Hillswick Wildlife Sanctuary was on hand to rescue a seal which was caught up in fishing line at Toft pier in Shetland’s north mainland earlier this week.
The sanctuary’s Jan and Pete Bevington used an improvised cutting tool with a six-foot handle devised by a local fisherman to free the animal.
The call came in on Tuesday evening after Alan Henry, who had fed the seal for some years from his open boat, noticed the animal had hooks embedded in its lip and right front flipper.
The Bevingtons attended the scene on Wednesday after contacting the charity British Divers Marine Life Rescue for advice and approaching Brae fisherman Tom Jenkinson for help with a cutting tool.
Pete said: “I climbed into Alan’s boat and while he distracted the seal by dangling a mackerel over the side, I used Tom’s cutting tool to snip through the fishing line and after a few goes it was moving its flipper freely.

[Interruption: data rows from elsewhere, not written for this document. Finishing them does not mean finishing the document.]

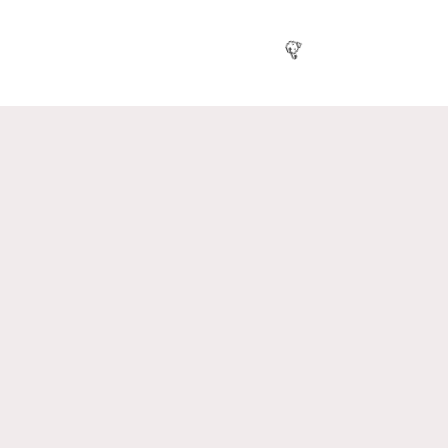
🎉
🎈
🥳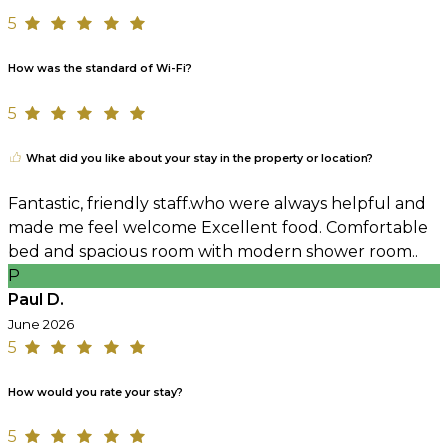
5
How was the standard of Wi-Fi?
5
What did you like about your stay in the property or location?
Fantastic, friendly staff.who were always helpful and
made me feel welcome Excellent food. Comfortable
bed and spacious room with modern shower room..
P
Paul D.
June 2026
5
How would you rate your stay?
5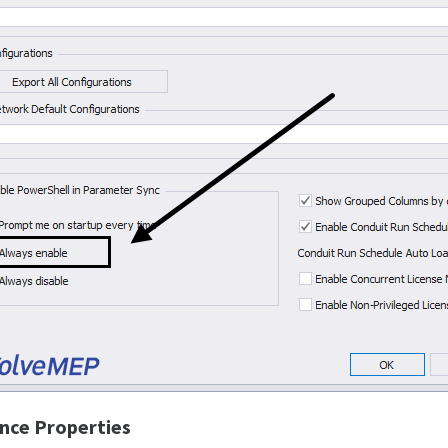
nce Properties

“We knew we could not get close to such a big seal to remove the hooks as it would have been far too dangerous, but the guys at British Divers said the hooks would just rust away in the sea and the salt water would heal any wounds.
“We were overjoyed to see the seal swimming freely and Alan heading off to sea to catch more fish with a smile on his face.”

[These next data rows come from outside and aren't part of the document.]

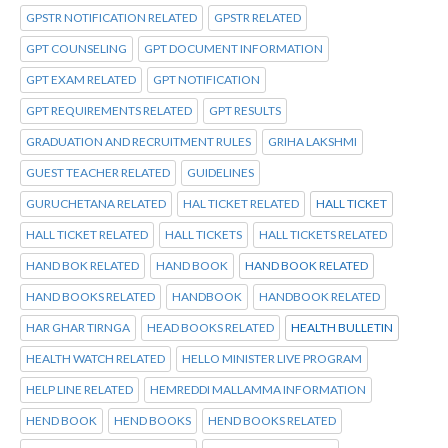
GPSTR NOTIFICATION RELATED
GPSTR RELATED
GPT COUNSELING
GPT DOCUMENT INFORMATION
GPT EXAM RELATED
GPT NOTIFICATION
GPT REQUIREMENTS RELATED
GPT RESULTS
GRADUATION AND RECRUITMENT RULES
GRIHA LAKSHMI
GUEST TEACHER RELATED
GUIDELINES
GURUCHETANA RELATED
HAL TICKET RELATED
HALL TICKET
HALL TICKET RELATED
HALL TICKETS
HALL TICKETS RELATED
HAND BOK RELATED
HAND BOOK
HAND BOOK RELATED
HAND BOOKS RELATED
HANDBOOK
HANDBOOK RELATED
HAR GHAR TIRNGA
HEAD BOOKS RELATED
HEALTH BULLETIN
HEALTH WATCH RELATED
HELLO MINISTER LIVE PROGRAM
HELP LINE RELATED
HEMREDDI MALLAMMA INFORMATION
HEND BOOK
HEND BOOKS
HEND BOOKS RELATED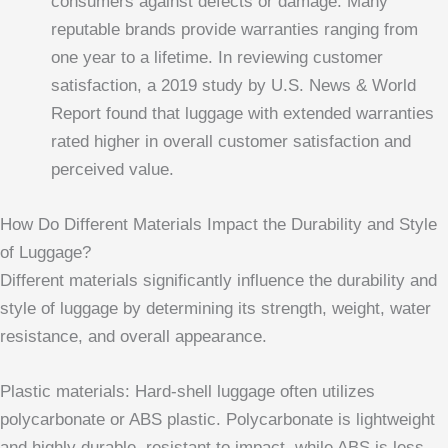
consumers against defects or damage. Many
reputable brands provide warranties ranging from
one year to a lifetime. In reviewing customer
satisfaction, a 2019 study by U.S. News & World
Report found that luggage with extended warranties
rated higher in overall customer satisfaction and
perceived value.
How Do Different Materials Impact the Durability and Style
of Luggage?
Different materials significantly influence the durability and
style of luggage by determining its strength, weight, water
resistance, and overall appearance.
Plastic materials: Hard-shell luggage often utilizes
polycarbonate or ABS plastic. Polycarbonate is lightweight
and highly durable, resistant to impact, while ABS is less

It was a busy week for the sanctuary, with an abandoned otter cub rescued from Skeld campsite on Monday evening.
The animal, which was named Rocky after the rock armouring where he was discovered, was said to be settling in well in Hillswick.
The sanctuary, meanwhile, is continuing with its fundraising drive as it approaches its target of 500 pledges of £5 a month to secure its long term future.

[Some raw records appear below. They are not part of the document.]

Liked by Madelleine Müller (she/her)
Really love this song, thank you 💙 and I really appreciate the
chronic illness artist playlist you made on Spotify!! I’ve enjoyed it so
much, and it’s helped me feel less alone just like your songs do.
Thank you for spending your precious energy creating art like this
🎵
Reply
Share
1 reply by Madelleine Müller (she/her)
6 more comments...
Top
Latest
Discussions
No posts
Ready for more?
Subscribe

Last year, a seal pup was captured on film seeking shelter from a pod of killer whales by hiding beneath a boat.
Vivian Clark noticed three orcas circling around a patch of water off the coast of Eshaness in Shetland, and moved in to see if he could catch some of the fish they thought the orcas were hunting.
But, once he drew closer to the scene, they saw the aquatic hunters were actually surrounding a baby seal.